Belated Apology From Attorney Who Prosecuted Dead Kennedys
A lot of good it does him now, but former Dead Kennedys' leader Jello Biafra said he's "ecstatic" -- well at least as ecstatic as the punk cynic is going to get --to hear that the man who made his life so miserable nearly 10 years ago has changed his tune.
The gentleman in question, former L.A. deputy city attorney Michael Guarino, has recently acknowledged that prosecuting Biafra, the Alternative Tentacles label and the Dead Kennedys was a mistake. The 1986 obscenity trial took Biafra and the Kennedys to task (and, ultimately, broke up the band and nearly drove his label Alternative Tentacles out of business) over a graphic H.R. Giger (Aliens) poster of penises included in their 1985 album, Frankenchrist.
In fact, Guarino, whose son is a big fan of Biafra, said he now appreciates a lot of what the punk poet has to say in his spoken-word rants.
"In retrospect," Guarino, the Director of Clinical Programs at JFK University in Orinda, Calif., told ATN last week, "I think it's more important for (District Attorneys) offices and US Attorneys offices to focus on the tremendous amount of conflict of interest at the top, the accountants, the lawyers, the politicians, and get out of the area of freedom of expression."
The 1986 case, which resulted in a creepy scene that had Biafra's San Francisco apartment raided by nine police officers on April 15, 1986, searching for a copy of the poster -- an infinite-loop rendering of alien penises engaged in sexual activity -- that had been included in every copy of the album, was the beginning of a long and ultimately failed attempt to prosecute Biafra, Alternative Tentacles and the Dead Kennedys on what Guarino now calls "junior varsity obscenity" charges, those dealing with distribution of hard-core material to children.
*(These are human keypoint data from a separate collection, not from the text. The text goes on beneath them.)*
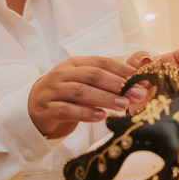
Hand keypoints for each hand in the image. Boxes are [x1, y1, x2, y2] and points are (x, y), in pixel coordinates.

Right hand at [28, 56, 145, 138]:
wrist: (34, 110)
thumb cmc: (68, 96)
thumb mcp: (88, 84)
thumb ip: (112, 79)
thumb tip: (143, 74)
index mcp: (76, 64)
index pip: (102, 62)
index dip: (124, 71)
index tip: (144, 81)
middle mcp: (63, 74)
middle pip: (93, 76)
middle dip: (118, 85)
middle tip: (138, 95)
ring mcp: (53, 91)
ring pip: (80, 91)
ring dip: (104, 98)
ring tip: (123, 106)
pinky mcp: (46, 109)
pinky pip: (67, 110)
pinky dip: (85, 113)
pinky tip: (101, 117)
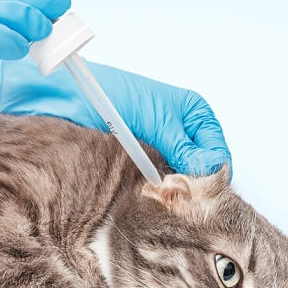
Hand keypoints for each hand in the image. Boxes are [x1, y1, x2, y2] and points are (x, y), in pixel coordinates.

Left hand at [0, 57, 230, 175]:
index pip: (218, 154)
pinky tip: (147, 192)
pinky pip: (158, 187)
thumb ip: (182, 146)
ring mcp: (162, 152)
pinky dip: (156, 193)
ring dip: (172, 192)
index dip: (210, 173)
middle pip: (202, 173)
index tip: (194, 185)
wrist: (70, 98)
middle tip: (174, 192)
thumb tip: (208, 169)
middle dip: (192, 186)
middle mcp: (182, 135)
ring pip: (181, 184)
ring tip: (157, 192)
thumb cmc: (114, 94)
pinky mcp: (142, 166)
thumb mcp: (156, 118)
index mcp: (195, 115)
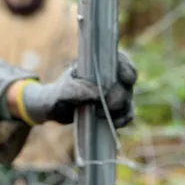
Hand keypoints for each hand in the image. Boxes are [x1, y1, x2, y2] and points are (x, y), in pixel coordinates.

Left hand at [19, 52, 136, 127]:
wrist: (56, 108)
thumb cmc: (60, 94)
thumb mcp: (62, 90)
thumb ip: (75, 90)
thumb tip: (97, 94)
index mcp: (98, 66)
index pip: (121, 60)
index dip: (127, 68)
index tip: (126, 79)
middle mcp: (111, 78)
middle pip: (126, 84)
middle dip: (118, 96)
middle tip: (105, 103)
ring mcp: (116, 94)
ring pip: (128, 100)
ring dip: (118, 110)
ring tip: (100, 114)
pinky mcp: (116, 110)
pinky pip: (127, 115)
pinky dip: (121, 120)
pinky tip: (112, 123)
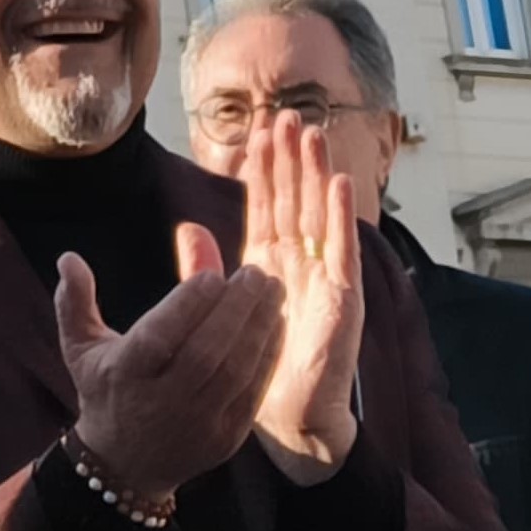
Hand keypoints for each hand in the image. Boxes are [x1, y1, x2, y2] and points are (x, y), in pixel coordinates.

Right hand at [54, 222, 278, 503]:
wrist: (124, 466)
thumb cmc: (105, 391)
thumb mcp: (81, 349)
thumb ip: (74, 302)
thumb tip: (69, 258)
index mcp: (123, 376)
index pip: (158, 338)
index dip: (186, 306)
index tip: (213, 274)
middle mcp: (160, 402)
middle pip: (204, 353)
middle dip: (235, 309)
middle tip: (255, 273)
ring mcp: (197, 423)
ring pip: (235, 371)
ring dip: (258, 327)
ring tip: (273, 289)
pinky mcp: (226, 438)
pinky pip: (253, 391)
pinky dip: (268, 354)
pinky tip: (276, 323)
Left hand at [241, 114, 362, 484]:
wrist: (290, 415)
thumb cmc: (259, 364)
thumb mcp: (224, 308)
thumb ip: (208, 268)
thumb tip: (187, 228)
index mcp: (270, 265)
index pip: (267, 207)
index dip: (264, 171)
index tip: (258, 131)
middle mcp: (300, 265)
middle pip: (295, 201)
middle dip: (291, 159)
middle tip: (286, 115)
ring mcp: (325, 278)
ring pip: (319, 214)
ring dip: (316, 173)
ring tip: (311, 133)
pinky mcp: (343, 298)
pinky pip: (341, 250)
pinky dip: (341, 215)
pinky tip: (337, 182)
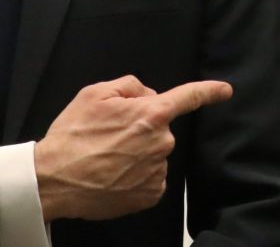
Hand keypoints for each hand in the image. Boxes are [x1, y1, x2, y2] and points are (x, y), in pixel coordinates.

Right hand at [34, 75, 233, 220]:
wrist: (54, 180)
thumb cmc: (73, 136)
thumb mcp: (94, 94)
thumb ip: (129, 86)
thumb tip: (147, 95)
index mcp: (151, 114)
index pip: (189, 97)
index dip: (209, 91)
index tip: (225, 90)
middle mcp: (161, 143)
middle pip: (159, 128)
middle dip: (141, 127)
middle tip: (108, 136)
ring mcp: (157, 171)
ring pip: (154, 154)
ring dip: (136, 153)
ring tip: (106, 157)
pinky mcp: (151, 194)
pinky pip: (151, 177)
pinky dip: (136, 175)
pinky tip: (113, 174)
As the story goes, the poster fell into the hands of a concerned mother who complained to the attorney general of California, who, in turn, sent the complaint to the L.A. city attorney's office. Smelling a juicy, headline-grabbing stand against an already-controversial (but marginal) group -- a scenario in lock-step with Parent's Music Resource Center's (headed by Vice President Al Gore's wife Tipper) attempt to censor rock in the '80s -- Guarino said a higher-up in the office designated the young attorney to follow the trial.
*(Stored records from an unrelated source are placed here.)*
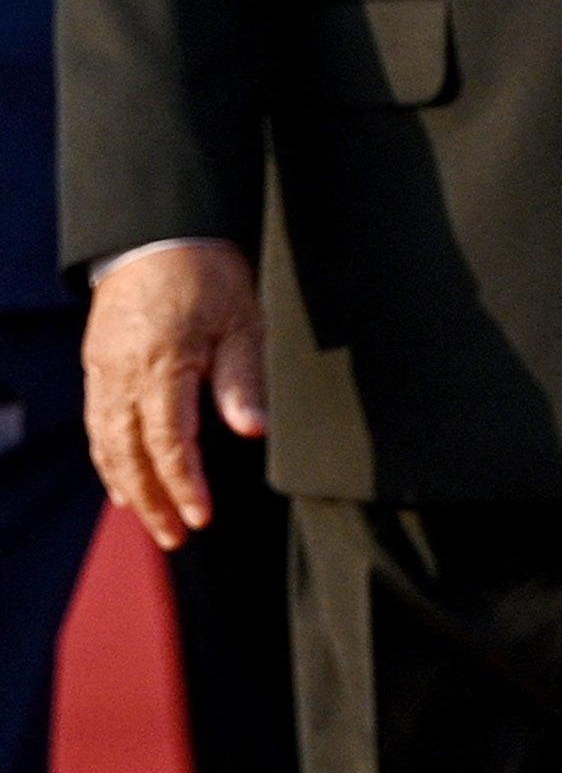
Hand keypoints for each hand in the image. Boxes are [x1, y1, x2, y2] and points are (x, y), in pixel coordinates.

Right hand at [84, 244, 265, 551]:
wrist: (158, 234)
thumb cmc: (208, 274)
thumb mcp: (243, 322)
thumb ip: (243, 381)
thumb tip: (253, 432)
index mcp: (161, 368)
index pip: (170, 444)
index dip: (184, 486)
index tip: (201, 518)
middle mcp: (123, 377)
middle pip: (131, 456)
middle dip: (153, 502)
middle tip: (176, 539)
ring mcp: (103, 374)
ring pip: (107, 446)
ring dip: (128, 487)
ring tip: (152, 520)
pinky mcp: (97, 367)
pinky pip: (97, 425)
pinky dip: (110, 460)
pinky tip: (124, 481)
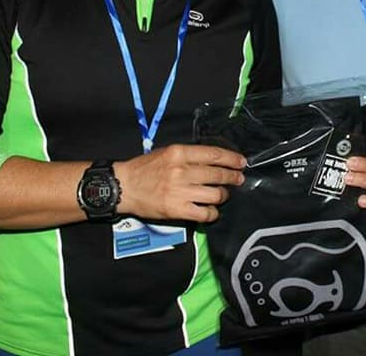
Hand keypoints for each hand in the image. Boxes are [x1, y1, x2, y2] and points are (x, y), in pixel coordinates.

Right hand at [115, 144, 246, 222]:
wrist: (124, 187)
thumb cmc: (145, 168)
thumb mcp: (167, 153)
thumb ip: (189, 155)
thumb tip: (214, 160)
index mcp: (179, 153)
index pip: (214, 154)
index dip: (232, 159)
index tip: (241, 162)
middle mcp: (182, 171)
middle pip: (218, 175)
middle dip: (233, 177)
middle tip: (238, 179)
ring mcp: (181, 191)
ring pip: (216, 194)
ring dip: (223, 195)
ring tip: (222, 195)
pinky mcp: (178, 210)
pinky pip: (206, 213)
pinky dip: (213, 213)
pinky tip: (211, 210)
"Obscenity laws dictate that you can't distribute material that meets the established definition of prurient, and that you can't distribute hard-core material to children," said Guarino, who now runs criminal prosecution clinics. "At that time I agreed that the Giger insert was inappropriate for distribution to kids, and I assumed the jury would be asked to decide that question. The judge saw fit to include the content of the album, the lyrics, in conjunction with the poster and whether those two things were inappropriate for children, which was inconsistent with existing federal and state case law.
"At that point," Guarino said, "I knew the case wasn't worth following."
The case was ultimately tossed out due to a hung jury, but not before Biafra and his label were done irreparable damage.
"He (Guarino) told the L.A. Weekly at the time," said Biafra of his tormentor, "that they had an entire file full of dossiers on musicians that they were intending to go after once they won this case, which of course they never did."
Although not quite ready to fully extend the hand of peace, Biafra did gladly accept Guarino's apology and said he'd love to "shove it in the face of every would-be Tipper Gore and Jesse Helms," who are trying to prosecute and jail "innocent artists, poets and musicians for their work, especially rappers."
"I think they assumed I was some Sid Vicious idiot who would plead guilty and pay a $50 fine and then they could use that precedent against major-label artists," said Biafra, of what he sees as the legal system's misunderstanding of his tenacity. "He called it a 'cost-effective way of sending a message' on TV at the time. In other words, let's bash a small independent in hopes of getting rid of Ozzy, Judas Priest and Prince. History is never on the side of the censor, just ask Allen Ginsberg or Socrates."
In one of life's great ironies, Guarino said his teenage son "idolizes" Biafra and constantly listens to the punk poet's CDs of spoken-word rants. "I keep trying to tell him that there's much more to all of this than what Jello talks about, but he is definitely right about a lot of stuff," Guarino said about Biafra's conspiratorial rants. "He's an interesting guy, but he only sees what he's in a position to see and he can't get beyond a quarter-inch or so of what's going on. In some cases, it's much worse than he could ever imagine."
As if that wasn't enough purgatorial torture, Guarino said that on his first day of teaching at JFK a student recognized his name from the trial, ran out to her car, and came back with a 40-minute Biafra spoken-word tape about the failed prosecution that he then played for his class.